A #22 parachute BWO (see pic below) worked beautifully as long as it got a drag-free drift, which seemed to need a leader terminating in four feet of a lighter line than I'd usually fish, 6x. The actual flies looked to be more an #18 to me but that size didn't work nearly as well. The fish would wise up after a couple of drifts and move over to the far side of the current, fall back, move up, etc, so it was necessary to change up occasionally or rest them. I lost count of fish landed, though it is true I can't count very high, deliberately forgetting numbers after a hand or so.

Andrew is a fine saltwater and bass fisherman (here with a queenfish) but had not attempted finicky tailwater trout before.



He hooked and lost one on a #22, then switched to a #6 beadhead green woolly bugger, and caught two good fish on that.

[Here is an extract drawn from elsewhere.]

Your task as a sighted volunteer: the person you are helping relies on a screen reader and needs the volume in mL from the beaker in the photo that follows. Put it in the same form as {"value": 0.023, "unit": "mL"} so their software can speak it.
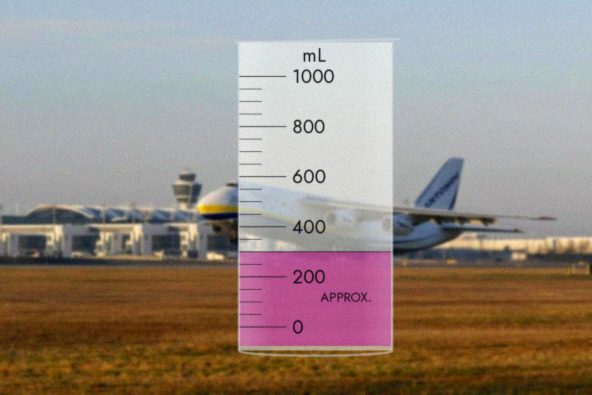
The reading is {"value": 300, "unit": "mL"}
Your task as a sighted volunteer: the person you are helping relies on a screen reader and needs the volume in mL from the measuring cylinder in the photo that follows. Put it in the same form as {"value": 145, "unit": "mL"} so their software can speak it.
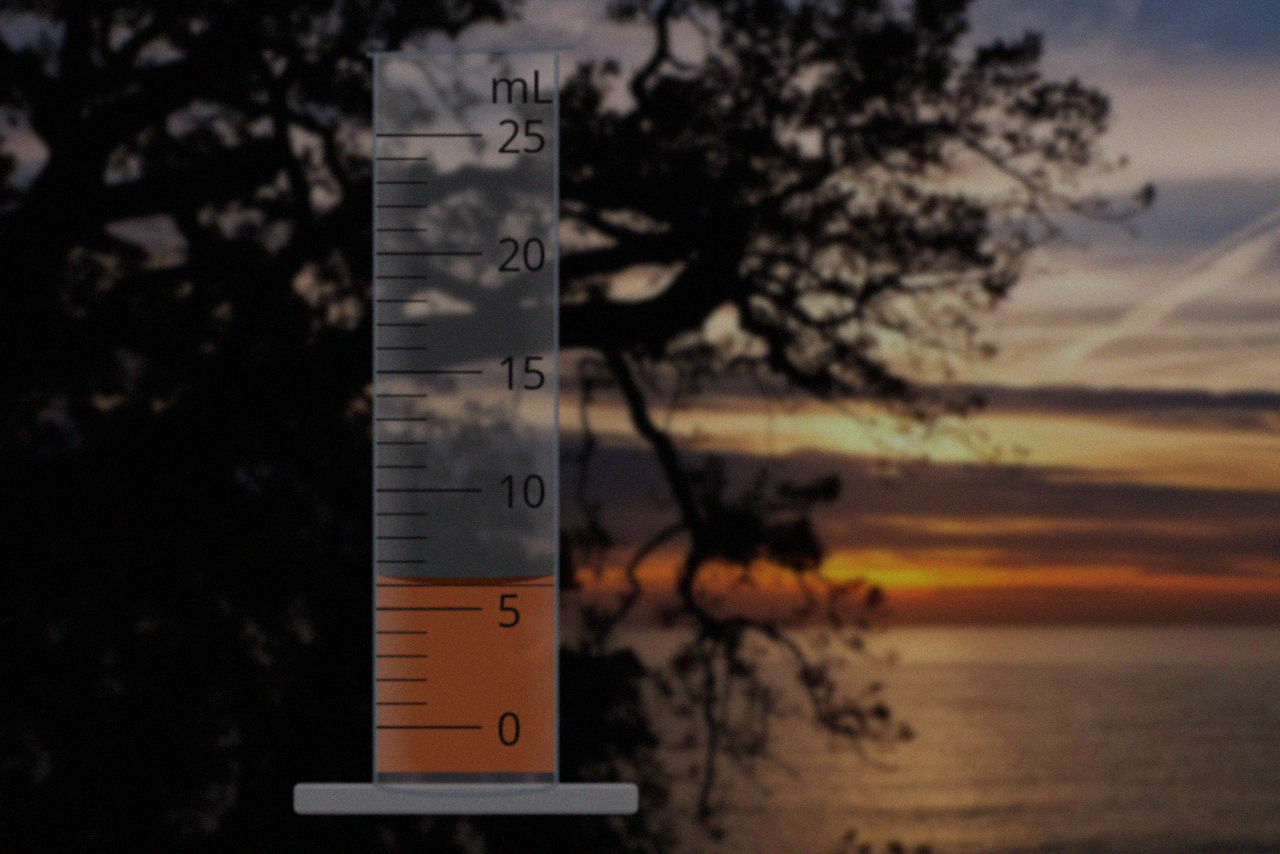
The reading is {"value": 6, "unit": "mL"}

So much for selective tailwater trout.


 Here's a #22 fly on a quarter, and a #6 woolly bugger to contrast.



My best fish was a brown trout about 18" in one of the snow flurries. He rocketed up from the green deeps, turned back down across the pool and ran up, into a sort of fold in space/time. The line arrowed into the water, extending clear to the other side, a white curve in the clear green: yet the fish was still running, apparently through rock.


Charmed and a little astonished to land it. A couple of fish later hooked a strong 18-19" rainbow which popped the knot on his second run. That was entirely my fault for not retying. Here's another picture of the brown, to salve the memory of the broken-off fish.

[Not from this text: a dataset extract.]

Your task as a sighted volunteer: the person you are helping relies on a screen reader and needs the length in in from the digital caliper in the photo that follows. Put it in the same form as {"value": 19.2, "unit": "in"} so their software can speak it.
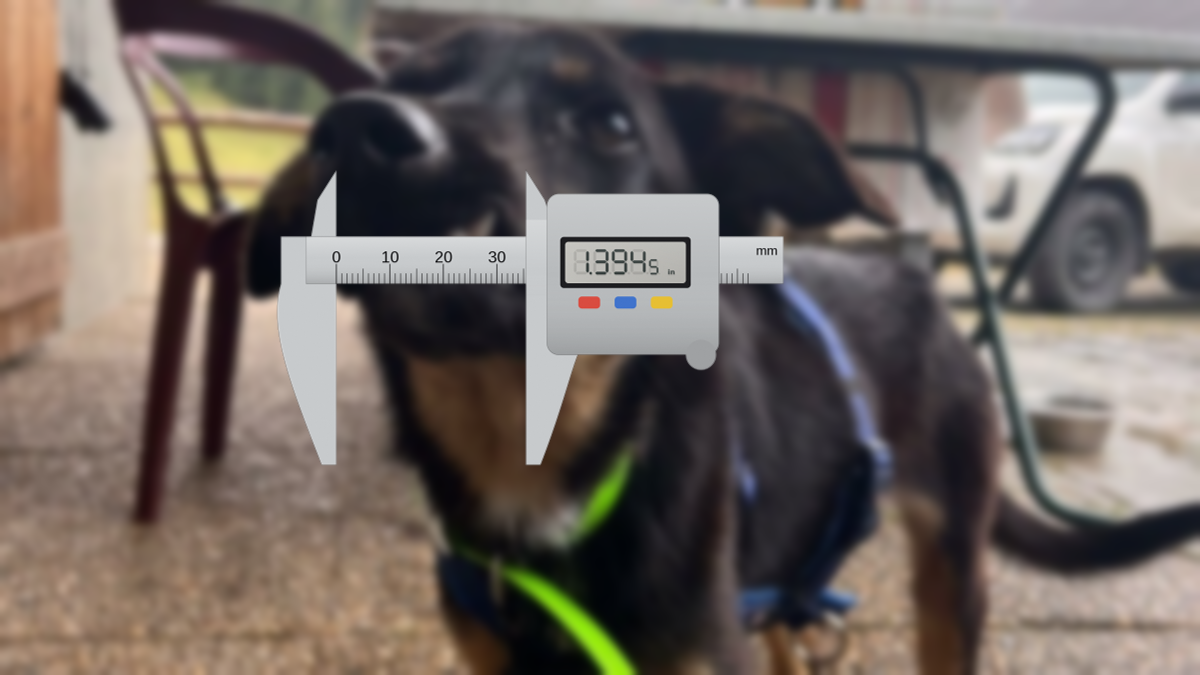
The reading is {"value": 1.3945, "unit": "in"}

Interestingly I could see the #22 fly on the water often enough to keep track of it, even when the vitreous detachment blurries came sweeping over my vision. It was a pleasant surprise to find this and fish without any strike indicator. It's likely I could have caught more fish with a trailing pheasant-tail nymph, but was getting a good deal of fun out of the simplicity of a single dry and the challenge of getting it to drift free. The water was clear enough to be able to distinguish browns from rainbows as they hung in the feeding lanes.

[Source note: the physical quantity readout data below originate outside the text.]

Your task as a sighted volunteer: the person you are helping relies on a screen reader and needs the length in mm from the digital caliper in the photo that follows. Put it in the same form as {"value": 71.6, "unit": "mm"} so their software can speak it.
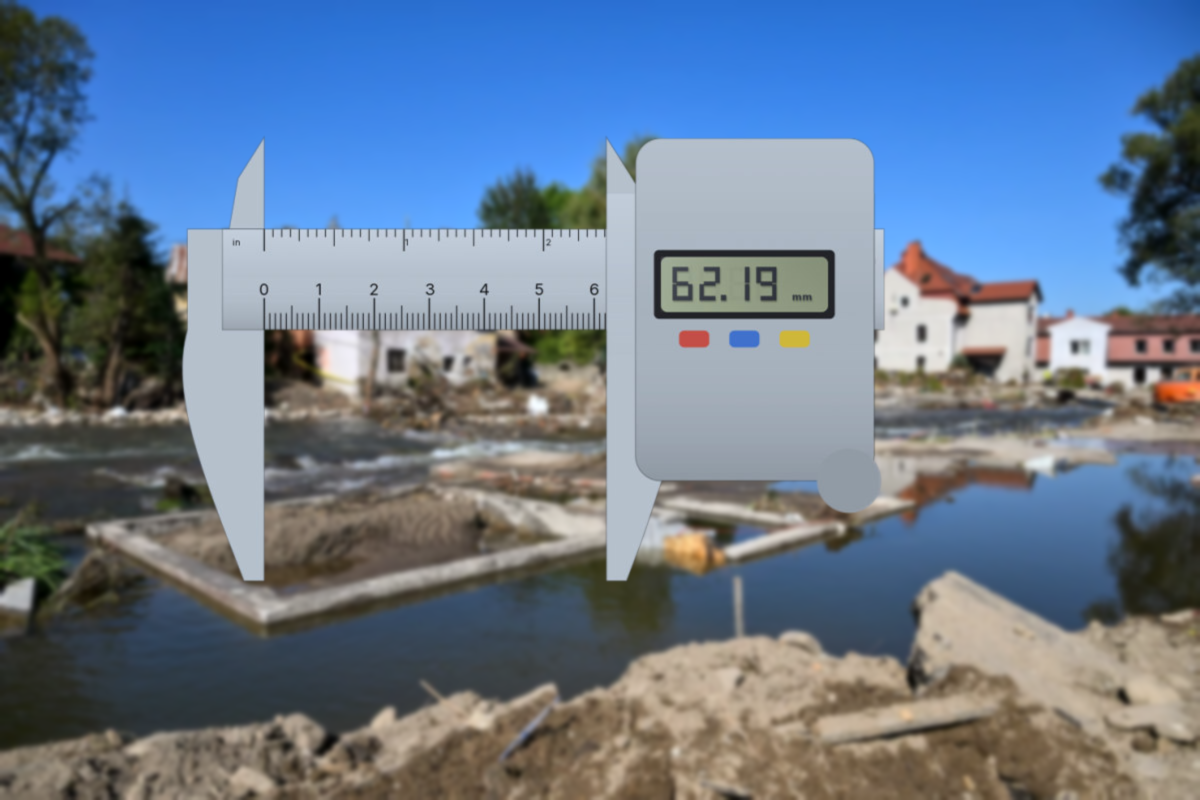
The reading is {"value": 62.19, "unit": "mm"}
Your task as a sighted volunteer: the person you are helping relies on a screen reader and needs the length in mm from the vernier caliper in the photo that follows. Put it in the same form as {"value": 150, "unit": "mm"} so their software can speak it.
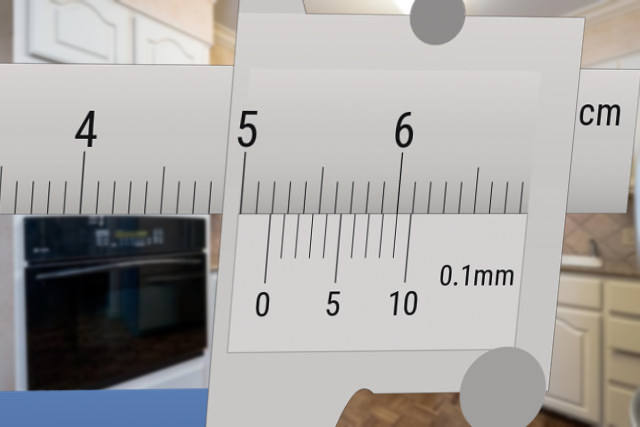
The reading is {"value": 51.9, "unit": "mm"}
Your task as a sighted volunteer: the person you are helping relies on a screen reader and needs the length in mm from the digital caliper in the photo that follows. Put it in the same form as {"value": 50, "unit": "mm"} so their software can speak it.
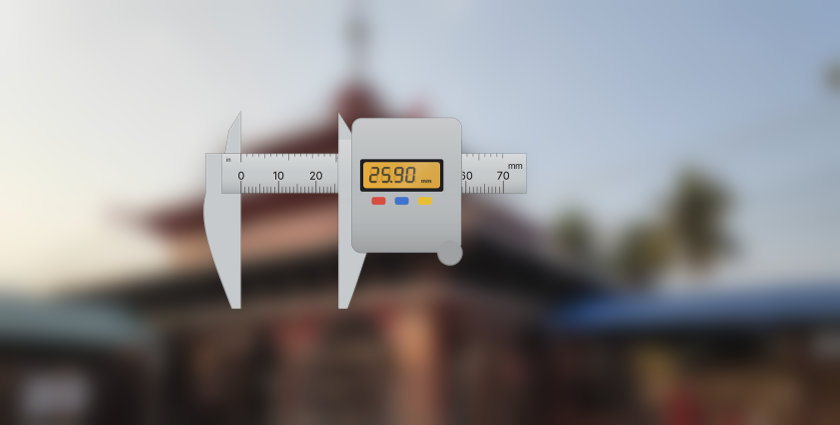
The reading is {"value": 25.90, "unit": "mm"}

The hatch tailed off in the later afternoon, but still had the odd riser rolling up in the slacker water. I tried a number of drifts downstream to what I thought was a big brown, taking flies all around mine but not it. Sneaked around to get a different drift and retied with a longer leader and smaller fly. By this time I was cold enough that thinking wasn't going too well and the fingers had turned into bunches of sausages. The retying took about 15min by which time I fully expected the trout to have stopped rising. On the fourth drift he sailed up and took the fly down with just the same rise form as all the others, how delightful. Ran strongly for the rapids out of the pool, surprised that the 6x held, landed him an 18” rainbow, and called it a day.

My apologies to Greg and Andrew as I think I got a little over-focused there. It's that fish lust problem again - fishing as if my dinner depended on it, emitting the occasional half-crazed monomaniacal cackle when a fish takes.